<<<<

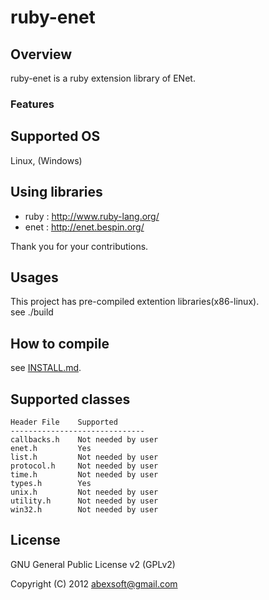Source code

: ruby-enet
=================

Overview
----
ruby-enet is a ruby extension library of ENet.

### Features

Supported OS
------
Linux, (Windows)


Using libraries
--------------

 * ruby : http://www.ruby-lang.org/
 * enet : http://enet.bespin.org/

Thank you for your contributions.


Usages
-----
This project has pre-compiled extention libraries(x86-linux).  
see ./build


How to compile
----
see [INSTALL.md](https://github.com/abexsoft/ruby-enet/blob/master/INSTALL.md).


Supported classes
----
	Header File    Supported
	------------------------------
	callbacks.h    Not needed by user
	enet.h         Yes
	list.h         Not needed by user
	protocol.h     Not needed by user
	time.h         Not needed by user
	types.h        Yes
	unix.h         Not needed by user
	utility.h      Not needed by user
	win32.h        Not needed by user

License
----------
GNU General Public License v2 (GPLv2)

Copyright (C) 2012 abexsoft@gmail.com


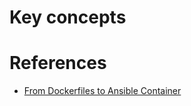 # Key concepts


# References
* [From Dockerfiles to Ansible Container](https://www.youtube.com/watch?v=fn1nArOyeZg)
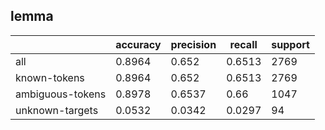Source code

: 
## lemma

|                  | accuracy | precision | recall | support |
|------------------|----------|-----------|--------|---------|
| all              | 0.8964   | 0.652     | 0.6513 | 2769    |
| known-tokens     | 0.8964   | 0.652     | 0.6513 | 2769    |
| ambiguous-tokens | 0.8978   | 0.6537    | 0.66   | 1047    |
| unknown-targets  | 0.0532   | 0.0342    | 0.0297 | 94      |

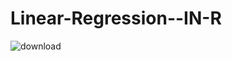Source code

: # Linear-Regression--IN-R
![download](https://user-images.githubusercontent.com/68018331/121812004-dddd9300-cc83-11eb-92dc-bef2153f05a8.png)
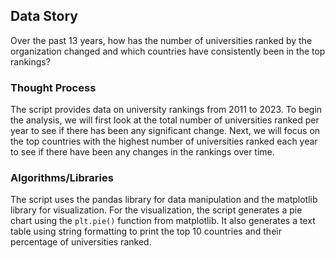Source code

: ## Data Story

Over the past 13 years, how has the number of universities ranked by the organization changed and which countries have consistently been in the top rankings?

### Thought Process

The script provides data on university rankings from 2011 to 2023. To begin the analysis, we will first look at the total number of universities ranked per year to see if there has been any significant change. Next, we will focus on the top countries with the highest number of universities ranked each year to see if there have been any changes in the rankings over time.

### Algorithms/Libraries

The script uses the pandas library for data manipulation and the matplotlib library for visualization. For the visualization, the script generates a pie chart using the `plt.pie()` function from matplotlib. It also generates a text table using string formatting to print the top 10 countries and their percentage of universities ranked.
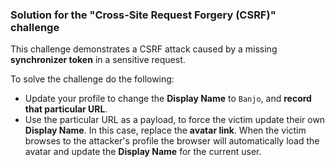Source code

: ### Solution for the "Cross-Site Request Forgery (CSRF)" challenge

This challenge demonstrates a CSRF attack caused by a missing **synchronizer token** in a sensitive request.

To solve the challenge do the following:

* Update your profile to change the **Display Name** to `Banjo`, and **record that particular URL**.
* Use the particular URL as a payload, to force the victim update their own **Display Name**. In this case, replace the **avatar link**. 
When the victim browses to the attacker's profile the browser will automatically load the avatar and update the **Display Name** for the current user. 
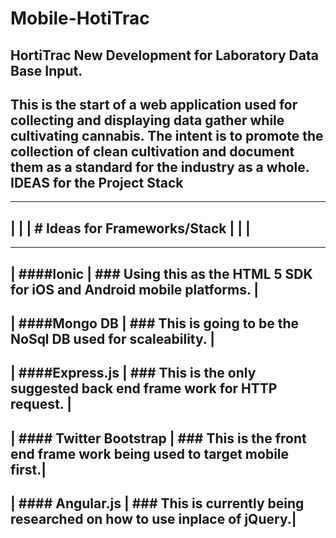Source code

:# Mobile-HotiTrac
HortiTrac
New Development for Laboratory Data Base Input.
--------------------------------------------------
This is the start of a web application used for collecting and displaying data gather while cultivating cannabis.
The intent is to promote the collection of clean cultivation and document them as a standard for the industry as a whole.
IDEAS for the Project Stack
---------------------------------------------------------------------------------------------------
---------------------------------------------------------------------------------------------------
|                                                                                               |
| # Ideas for Frameworks/Stack                                                                   |
|                                                                                               |
---------------------------------------------------------------------------------------------------
---------------------------------------------------------------------------------------------------
| ####Ionic              | ### Using this as the HTML 5 SDK for iOS and Android mobile platforms. |
---------------------------------------------------------------------------------------------------
| ####Mongo DB           | ### This is going to be the NoSql DB used for scaleability.            |
---------------------------------------------------------------------------------------------------
| ####Express.js         | ### This is the only suggested back end frame work for HTTP request.   |
---------------------------------------------------------------------------------------------------
| #### Twitter Bootstrap | ### This is the front end frame work being used to target mobile first.|
---------------------------------------------------------------------------------------------------
| #### Angular.js        | ### This is currently being researched on how to use inplace of jQuery.|
---------------------------------------------------------------------------------------------------
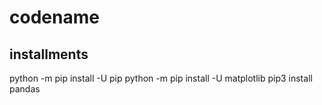 # codename

## installments
python -m pip install -U pip
python -m pip install -U matplotlib
pip3 install pandas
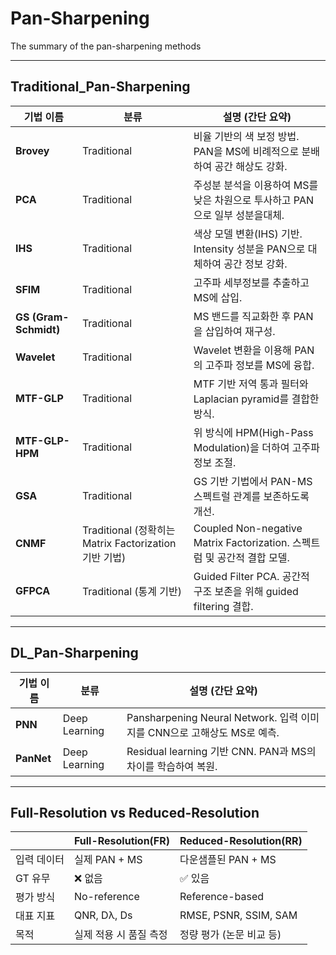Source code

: # Pan-Sharpening
The summary of the pan-sharpening methods


---
## Traditional_Pan-Sharpening
| **기법 이름**             | **분류**                                        | **설명 (간단 요약)**                                               |
| --------------------- | --------------------------------------------- | ------------------------------------------------------------ |
| **Brovey**            | Traditional                                   | 비율 기반의 색 보정 방법. PAN을 MS에 비례적으로 분배하여 공간 해상도 강화.               |
| **PCA**               | Traditional                                   | 주성분 분석을 이용하여 MS를 낮은 차원으로 투사하고 PAN으로 일부 성분을대체.               |
| **IHS**               | Traditional                                   | 색상 모델 변환(IHS) 기반. Intensity 성분을 PAN으로 대체하여 공간 정보 강화.         |
| **SFIM**              | Traditional                                   | 고주파 세부정보를 추출하고 MS에 삽입.                                       |
| **GS (Gram-Schmidt)** | Traditional                                   | MS 밴드를 직교화한 후 PAN을 삽입하여 재구성.                                 |
| **Wavelet**           | Traditional                                   | Wavelet 변환을 이용해 PAN의 고주파 정보를 MS에 융합.                         |
| **MTF-GLP**           | Traditional                                   | MTF 기반 저역 통과 필터와 Laplacian pyramid를 결합한 방식.                  |
| **MTF-GLP-HPM**       | Traditional                                   | 위 방식에 HPM(High-Pass Modulation)을 더하여 고주파 정보 조절.              |
| **GSA**               | Traditional                                   | GS 기반 기법에서 PAN-MS 스펙트럴 관계를 보존하도록 개선.                         |
| **CNMF**              | Traditional (정확히는 Matrix Factorization 기반 기법) | Coupled Non-negative Matrix Factorization. 스펙트럼 및 공간적 결합 모델. |
| **GFPCA**             | Traditional (통계 기반)                           | Guided Filter PCA. 공간적 구조 보존을 위해 guided filtering 결합.        |



---
## DL_Pan-Sharpening
| **기법 이름**             | **분류**                                        | **설명 (간단 요약)**                                               |
| --------------------- | --------------------------------------------- | ------------------------------------------------------------ |
| **PNN**               | Deep Learning                                 | Pansharpening Neural Network. 입력 이미지를 CNN으로 고해상도 MS로 예측.     |
| **PanNet**            | Deep Learning                                 | Residual learning 기반 CNN. PAN과 MS의 차이를 학습하여 복원.              |

---
## Full-Resolution vs Reduced-Resolution
|           |  **Full-Resolution(FR)**  |  **Reduced-Resolution(RR)**  |
|-----------|---------------------------|------------------------------|
| 입력 데이터 | 실제 PAN + MS          | 다운샘플된 PAN + MS          |
| GT 유무  | ❌ 없음                 | ✅ 있음                    |
| 평가 방식  | No-reference         | Reference-based         |
| 대표 지표  | QNR, Dλ, Ds          | RMSE, PSNR, SSIM, SAM   |
| 목적     | 실제 적용 시 품질 측정        | 정량 평가 (논문 비교 등)         |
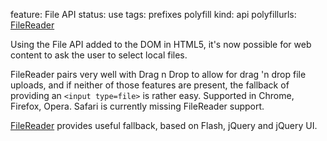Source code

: feature: File API
status: use
tags: prefixes polyfill
kind: api
polyfillurls: [FileReader](https://github.com/Jahdrien/FileReader)

Using the File API added to the DOM in HTML5, it's now possible for web content to ask the user to select local files.

FileReader pairs very well with Drag n Drop to allow for drag 'n drop file uploads, and if neither of those features are present, the fallback of providing an `<input type=file>` is rather easy.
Supported in Chrome, Firefox, Opera. Safari is currently missing FileReader support.

[FileReader](https://github.com/Jahdrien/FileReader) provides useful fallback, based on Flash, jQuery and jQuery UI.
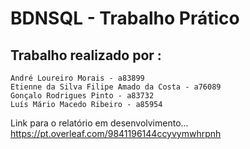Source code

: # BDNSQL - Trabalho Prático

 ## Trabalho realizado por :
    André Loureiro Morais - a83899
    Etienne da Silva Filipe Amado da Costa - a76089
    Gonçalo Rodrigues Pinto - a83732
    Luís Mário Macedo Ribeiro - a85954 

Link para o relatório em desenvolvimento... https://pt.overleaf.com/9841196144ccyvymwhrpnh
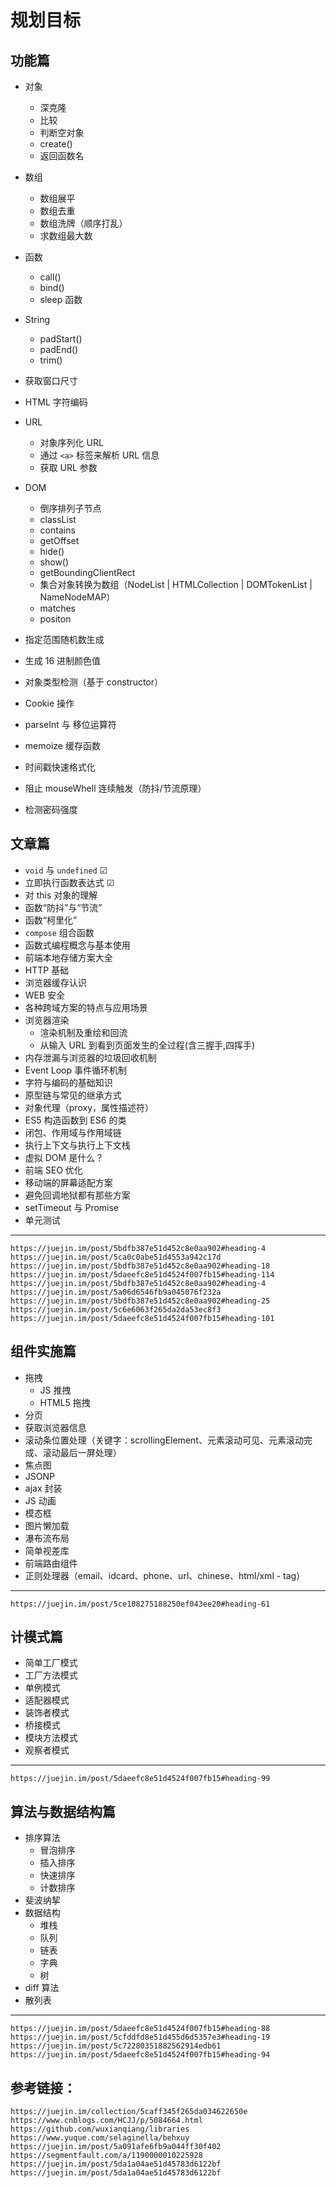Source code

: # 规划目标

## 功能篇

- 对象
  - 深克隆 
  - 比较
  - 判断空对象
  - create()
  - 返回函数名
- 数组
  - 数组展平
  - 数组去重
  - 数组洗牌（顺序打乱）
  - 求数组最大数
- 函数
  - call()
  - bind()
  - sleep 函数
- String
  - padStart()
  - padEnd()
  - trim()
- 获取窗口尺寸
- HTML 字符编码
- URL
  - 对象序列化 URL
  - 通过 `<a>` 标签来解析 URL 信息
  - 获取 URL 参数
- DOM

  - 倒序排列子节点
  - classList
  - contains
  - getOffset
  - hide()
  - show()
  - getBoundingClientRect
  - 集合对象转换为数组（NodeList | HTMLCollection | DOMTokenList | NameNodeMAP）
  - matches
  - positon

- 指定范围随机数生成
- 生成 16 进制颜色值
- 对象类型检测（基于 constructor）
- Cookie 操作
- parseInt 与 移位运算符
- memoize 缓存函数
- 时间戳快速格式化
- 阻止 mouseWhell 连续触发（防抖/节流原理）
- 检测密码强度

## 文章篇

- `void` 与 `undefined` ☑
- 立即执行函数表达式 ☑
- 对 this 对象的理解
- 函数“防抖”与“节流”
- 函数“柯里化”
- `compose` 组合函数
- 函数式编程概念与基本使用
- 前端本地存储方案大全
- HTTP 基础
- 浏览器缓存认识
- WEB 安全
- 各种跨域方案的特点与应用场景
- 浏览器渲染
  - 渲染机制及重绘和回流
  - 从输入 URL 到看到页面发生的全过程(含三握手,四挥手)
- 内存泄漏与浏览器的垃圾回收机制
- Event Loop 事件循环机制
- 字符与编码的基础知识
- 原型链与常见的继承方式
- 对象代理（proxy，属性描述符）
- ES5 构造函数到 ES6 的类
- 闭包、作用域与作用域链
- 执行上下文与执行上下文栈
- 虚拟 DOM 是什么？
- 前端 SEO 优化
- 移动端的屏幕适配方案
- 避免回调地狱都有那些方案
- setTimeout 与 Promise
- 单元测试

---

    https://juejin.im/post/5bdfb387e51d452c8e0aa902#heading-4
    https://juejin.im/post/5ca0c0abe51d4553a942c17d
    https://juejin.im/post/5bdfb387e51d452c8e0aa902#heading-18
    https://juejin.im/post/5daeefc8e51d4524f007fb15#heading-114
    https://juejin.im/post/5bdfb387e51d452c8e0aa902#heading-4
    https://juejin.im/post/5a06d6546fb9a045076f232a
    https://juejin.im/post/5bdfb387e51d452c8e0aa902#heading-25
    https://juejin.im/post/5c6e6063f265da2da53ec8f3
    https://juejin.im/post/5daeefc8e51d4524f007fb15#heading-101

## 组件实施篇

- 拖拽
  - JS 推拽
  - HTML5 拖拽
- 分页
- 获取浏览器信息
- 滚动条位置处理（关键字：scrollingElement、元素滚动可见、元素滚动完成、滚动最后一屏处理）
- 焦点图
- JSONP
- ajax 封装
- JS 动画
- 模态框
- 图片懒加载
- 瀑布流布局
- 简单视差库
- 前端路由组件
- 正则处理器（email、idcard、phone、url、chinese、html/xml - tag）

---

    https://juejin.im/post/5ce108275188250ef043ee20#heading-61

## 计模式篇

- 简单工厂模式
- 工厂方法模式
- 单例模式
- 适配器模式
- 装饰者模式
- 桥接模式
- 模块方法模式
- 观察者模式

---

    https://juejin.im/post/5daeefc8e51d4524f007fb15#heading-99

## 算法与数据结构篇

- 排序算法
  - 冒泡排序
  - 插入排序
  - 快速排序
  - 计数排序
- 斐波纳挈
- 数据结构
  - 堆栈
  - 队列
  - 链表
  - 字典
  - 树
- diff 算法
- 散列表

---

    https://juejin.im/post/5daeefc8e51d4524f007fb15#heading-88
    https://juejin.im/post/5cfddfd8e51d455d6d5357e3#heading-19
    https://juejin.im/post/5c72280351882562914edb61
    https://juejin.im/post/5daeefc8e51d4524f007fb15#heading-94

## 参考链接：

    https://juejin.im/collection/5caff345f265da034622650e
    https://www.cnblogs.com/HCJJ/p/5084664.html
    https://github.com/wuxianqiang/libraries
    https://www.yuque.com/selaginella/behxuy
    https://juejin.im/post/5a091afe6fb9a044ff30f402
    https://segmentfault.com/a/1190000010225928
    https://juejin.im/post/5da1a04ae51d45783d6122bf
    https://juejin.im/post/5da1a04ae51d45783d6122bf
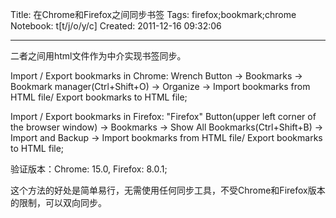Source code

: Title: 在Chrome和Firefox之间同步书签
Tags: firefox;bookmark;chrome
Notebook: t[t/j/o/y/c]
Created: 2011-12-16 09:32:06

------

二者之间用html文件作为中介实现书签同步。

 
Import / Export bookmarks in Chrome: Wrench Button -> Bookmarks -> Bookmark manager(Ctrl+Shift+O) -> Organize -> Import bookmarks from HTML file/ Export bookmarks to HTML file;

 

Import / Export bookmarks in Firefox: "Firefox" Button(upper left corner of the browser window) -> Bookmarks -> Show All Bookmarks(Ctrl+Shift+B) -> Import and Backup -> Import bookmarks from HTML file/ Export bookmarks to HTML file;

 

 验证版本：Chrome: 15.0, Firefox: 8.0.1; 

 这个方法的好处是简单易行，无需使用任何同步工具，不受Chrome和Firefox版本的限制，可以双向同步。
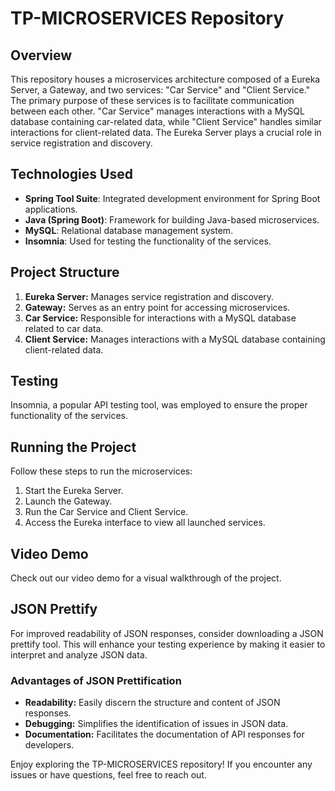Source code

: # TP-MICROSERVICES Repository

## Overview

This repository houses a microservices architecture composed of a Eureka Server, a Gateway, and two services: "Car Service" and "Client Service." The primary purpose of these services is to facilitate communication between each other. "Car Service" manages interactions with a MySQL database containing car-related data, while "Client Service" handles similar interactions for client-related data. The Eureka Server plays a crucial role in service registration and discovery.

## Technologies Used

- **Spring Tool Suite**: Integrated development environment for Spring Boot applications.
- **Java (Spring Boot)**: Framework for building Java-based microservices.
- **MySQL**: Relational database management system.
- **Insomnia**: Used for testing the functionality of the services.

## Project Structure

1. **Eureka Server:** Manages service registration and discovery.
2. **Gateway:** Serves as an entry point for accessing microservices.
3. **Car Service:** Responsible for interactions with a MySQL database related to car data.
4. **Client Service:** Manages interactions with a MySQL database containing client-related data.

## Testing

Insomnia, a popular API testing tool, was employed to ensure the proper functionality of the services.

## Running the Project

Follow these steps to run the microservices:

1. Start the Eureka Server.
2. Launch the Gateway.
3. Run the Car Service and Client Service.
4. Access the Eureka interface to view all launched services.

## Video Demo

Check out our video demo for a visual walkthrough of the project.

## JSON Prettify

For improved readability of JSON responses, consider downloading a JSON prettify tool. This will enhance your testing experience by making it easier to interpret and analyze JSON data.

### Advantages of JSON Prettification

- **Readability:** Easily discern the structure and content of JSON responses.
- **Debugging:** Simplifies the identification of issues in JSON data.
- **Documentation:** Facilitates the documentation of API responses for developers.

Enjoy exploring the TP-MICROSERVICES repository! If you encounter any issues or have questions, feel free to reach out.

>>>>

- **Task goal**
Exactly as they stand, set down the lines from the start of the material through the line with "### Algorithms/Libraries", both ends included, omitting the pictures.

- **Solution**
Source code

: ruby-enet
=================

Overview
----
ruby-enet is a ruby extension library of ENet.

### Features

Supported OS
------
Linux, (Windows)


Using libraries
--------------

 * ruby : http://www.ruby-lang.org/
 * enet : http://enet.bespin.org/

Thank you for your contributions.


Usages
-----
This project has pre-compiled extention libraries(x86-linux).  
see ./build


How to compile
----
see [INSTALL.md](https://github.com/abexsoft/ruby-enet/blob/master/INSTALL.md).


Supported classes
----
	Header File    Supported
	------------------------------
	callbacks.h    Not needed by user
	enet.h         Yes
	list.h         Not needed by user
	protocol.h     Not needed by user
	time.h         Not needed by user
	types.h        Yes
	unix.h         Not needed by user
	utility.h      Not needed by user
	win32.h        Not needed by user

License
----------
GNU General Public License v2 (GPLv2)

Copyright (C) 2012 abexsoft@gmail.com


 # Key concepts


# References
* [From Dockerfiles to Ansible Container](https://www.youtube.com/watch?v=fn1nArOyeZg)
Source code

: 
## lemma

|                  | accuracy | precision | recall | support |
|------------------|----------|-----------|--------|---------|
| all              | 0.8964   | 0.652     | 0.6513 | 2769    |
| known-tokens     | 0.8964   | 0.652     | 0.6513 | 2769    |
| ambiguous-tokens | 0.8978   | 0.6537    | 0.66   | 1047    |
| unknown-targets  | 0.0532   | 0.0342    | 0.0297 | 94      |

Source code

: # Linear-Regression--IN-R
![download](https://user-images.githubusercontent.com/68018331/121812004-dddd9300-cc83-11eb-92dc-bef2153f05a8.png)
Source code

: ## Data Story

Over the past 13 years, how has the number of universities ranked by the organization changed and which countries have consistently been in the top rankings?

### Thought Process

The script provides data on university rankings from 2011 to 2023. To begin the analysis, we will first look at the total number of universities ranked per year to see if there has been any significant change. Next, we will focus on the top countries with the highest number of universities ranked each year to see if there have been any changes in the rankings over time.

### Algorithms/Libraries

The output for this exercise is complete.